Why Standardizing flat_map is a Bad Idea
90+% of of std::map usage is wrong.
If you care about performance and you do not put a lot of weight on the number of source code characters. And std::flat_map will not fix this.
Brief History of Container Disappointments
C++98 did not have hash maps/sets. The things that are today called std::unordered_map/set. Then C++0x got delayed(add concepts to working paper here, remove concepts from working paper there and soon we are talking 13 years).
Finally in C++11 hash map was added to the Standard. But…
unordered_map has 2 big problems:
- Ugly long name(because compatibility hash_map was not used)
- Standard requires less than optimal implementation(performance).
Users that do not care about ordering(which is most of the time) can choose short name/slow std::map or long name/less slow std::unordered_map.
There is a proposal to add flat_map, that is basically a sorted vector. It is faster than std::map but slower than hash_map for “large” number of elements(although more space efficient) and inserts are linear.
Problems With flat_map
Original boost and proposed std::flat_map claim to be drop-in replacement for std::map. This is ≈true. But it is not a good thing.
As professional comedian and part time C++/D developer Alexandrescu once said(while sharing his love for JAVA).
Encapsulation of complexity should be a crime.
And although here we are not talking about same problem it is similar. Perfectly valid std::map code ported to “better” std::flat_map starts performing horribly slow immediately, or even worse it becomes ticking time bomb.
[future postmortem] For months after commit everything worked fine, until one day consumer X decided to process enormous(1ook lines) CSV file.
Similarly new users of C++ writing new code may consider that flat_map insert is “fast” because map unlike std::vector is for inserting and looking up things.
“But flat_map is widely used by smart people with success”
True, but that is actually not an argument for standardizing it. It is used by who? By people who understand cache locality, implementation of std::map, know the bounds of their data size, profile their code, know not to write insert that is linear...
Standardizing flat_map will expose very useful but fringe container to the masses of programmers.

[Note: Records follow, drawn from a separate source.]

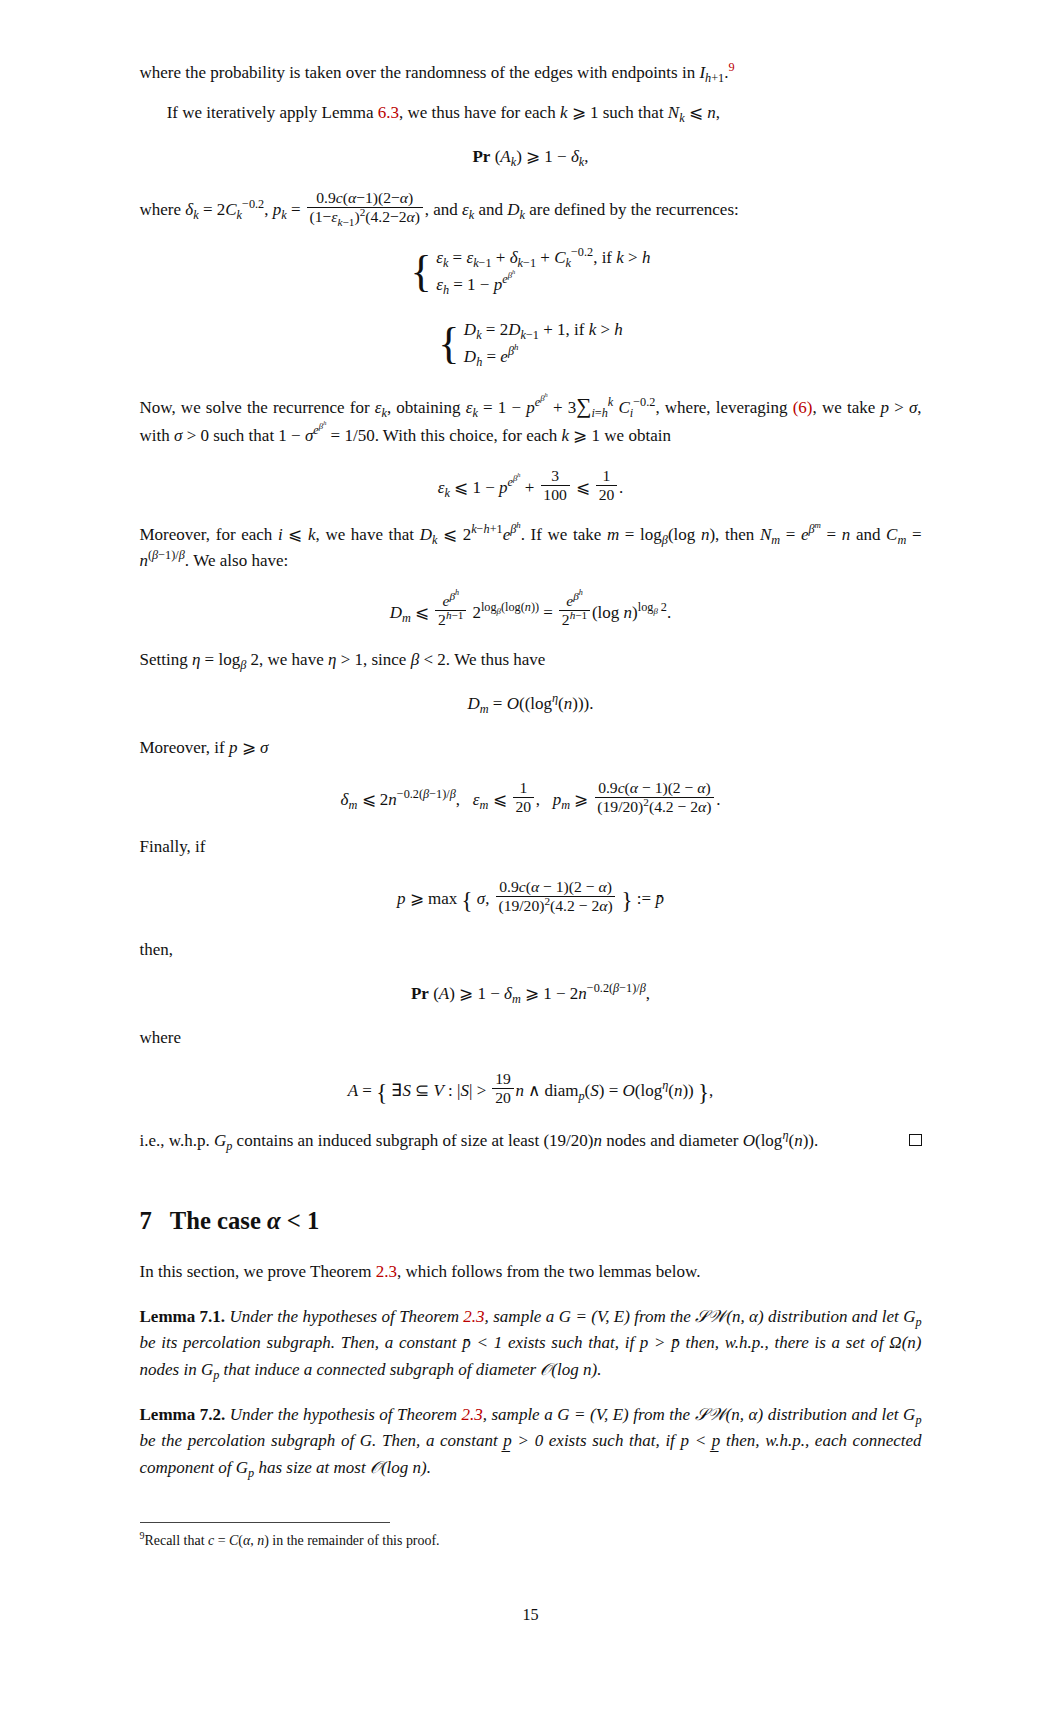where the probability is taken over the randomness of the edges with endpoints in Ih+1.9
If we iteratively apply Lemma 6.3, we thus have for each k ⩾ 1 such that Nk ⩽ n,
Pr (Ak) ⩾ 1 − δk,
where δk = 2Ck−0.2, pk = 0.9c(α−1)(2−α)(1−εk−1)2(4.2−2α), and εk and Dk are defined by the recurrences:
{
εk = εk−1 + δk−1 + Ck−0.2, if k > h
εh = 1 − peβh
{
Dk = 2Dk−1 + 1, if k > h
Dh = eβh
Now, we solve the recurrence for εk, obtaining εk = 1 − peβh + 3∑i=hk Ci−0.2, where, leveraging (6), we take p > σ, with σ > 0 such that 1 − σeβh = 1/50. With this choice, for each k ⩾ 1 we obtain
εk ⩽ 1 − peβh + 3100 ⩽ 120.
Moreover, for each i ⩽ k, we have that Dk ⩽ 2k−h+1eβh. If we take m = logβ(log n), then Nm = eβm = n and Cm = n(β−1)/β. We also have:
Dm ⩽ eβh 2h−1 2logβ(log(n)) = eβh 2h−1(log n)logβ 2.
Setting η = logβ 2, we have η > 1, since β < 2. We thus have
Dm = O((logη(n))).
Moreover, if p ⩾ σ
δm ⩽ 2n−0.2(β−1)/β, εm ⩽ 120, pm ⩾ 0.9c(α − 1)(2 − α)(19/20)2(4.2 − 2α).
Finally, if
p ⩾ max { σ, 0.9c(α − 1)(2 − α)(19/20)2(4.2 − 2α) } := p̄
then,
Pr (A) ⩾ 1 − δm ⩾ 1 − 2n−0.2(β−1)/β,
where
A = { ∃S ⊆ V : |S| > 1920 n ∧ diamp(S) = O(logη(n)) },
i.e., w.h.p. Gp contains an induced subgraph of size at least (19/20)n nodes and diameter O(logη(n)).
7 The case α < 1
In this section, we prove Theorem 2.3, which follows from the two lemmas below.
Lemma 7.1. Under the hypotheses of Theorem 2.3, sample a G = (V, E) from the 𝒮𝒲(n, α) distribution and let Gp be its percolation subgraph. Then, a constant p̄ < 1 exists such that, if p > p̄ then, w.h.p., there is a set of Ω(n) nodes in Gp that induce a connected subgraph of diameter 𝒪(log n).
Lemma 7.2. Under the hypothesis of Theorem 2.3, sample a G = (V, E) from the 𝒮𝒲(n, α) distribution and let Gp be the percolation subgraph of G. Then, a constant p̲ > 0 exists such that, if p < p̲ then, w.h.p., each connected component of Gp has size at most 𝒪(log n).
9Recall that c = C(α, n) in the remainder of this proof.
15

I do not want flat_map on the same level of visibility(for example it being listed under containers ) as general purpose containers.
flat_map is enabler
As mentioned earlier users usually do not need their map to be sorted. std::map with this expensive guarantee became the default since it was only container available for a long time and/or it is 10 chars less to write than std::unordered_map.
So while flat_map is indeed faster than hash map for some sizes/type crossover point is generally probably one or two orders of magnitude less than you expected and generally it should not be used instead of hash_map.
flat_map is a Special Snowflake, just like every other immutable container
At first flat_map may seem just like a smart optimization of tree based std::map. It is true, under limitations discussed before.
But it is actually immutable container. With insert method. So C++ instead of collection of containers named properly with API matching their implementation/operation complexity C++ gets one container with an API matching the mutable API.
flat_map is so good at being bad proposal
Unfortunately flat_map fits all the usual criteria for a Nice Proposal(tm).
- It is widely used
- It has existing implementation(boost)
- It improves on existing container(std::map)
- It is a small and isolated proposal. No need to change core language, no need to add overloads to other parts of standard library or deprecate anything…
First 3 points were discussed previously. Forth is not a problem in itself, but it becomes if Grand Unifying Proposal would be better in the long run.
What Should be Standardized
Unordered elephant in the room
As explained before the biggest problem with std::map is not that it is tree based. It is the best design for it’s requirements when it comes to general purpose containers.
Problem is that proper default is slower than it can be, and it has an ugly name.
- introduce hash_map without performance problems of unordered_map
- deprecate unordered_map(remove it in C++22)
…that will not happen…
- much more fun to add new stuff than to remove old, just like new code is more fun than bug fixing
- psychology — hard to blame lack of move semantic for unordered_map, like you can with auto_ptr, and it is kind of embarrassing 😊 to mess up the most useful data structure in the world.
- backwards compatibility and it’s infinite 😜 weight when it comes to grading proposals
… but Immutability could change things
Immutable containers(hey Bjarne why my const vector has capacity pointer? You lied to me Bjarne 😉) added to the language as new category of containers where users are expected to learn about new API and tradeoffs would be nice.
So flat_map would become imm_map without insert.
Why do I Hate flat_map so much?
flat_map is great. I have used it, I recommend it in cases when there is need for it and user understands the trade offs and maintenance burden. But I do not feel it belongs in std::. There is a place for general use algorithms/containers and place for specific algorithms/containers. I do not feel that specific should live inside std::. I think boost/folly/absl are more appropriate homes for them.
flat_map is sometimes useful and while C++ situation with associative containers is not great flat_map does not belong in C++ Standard Library.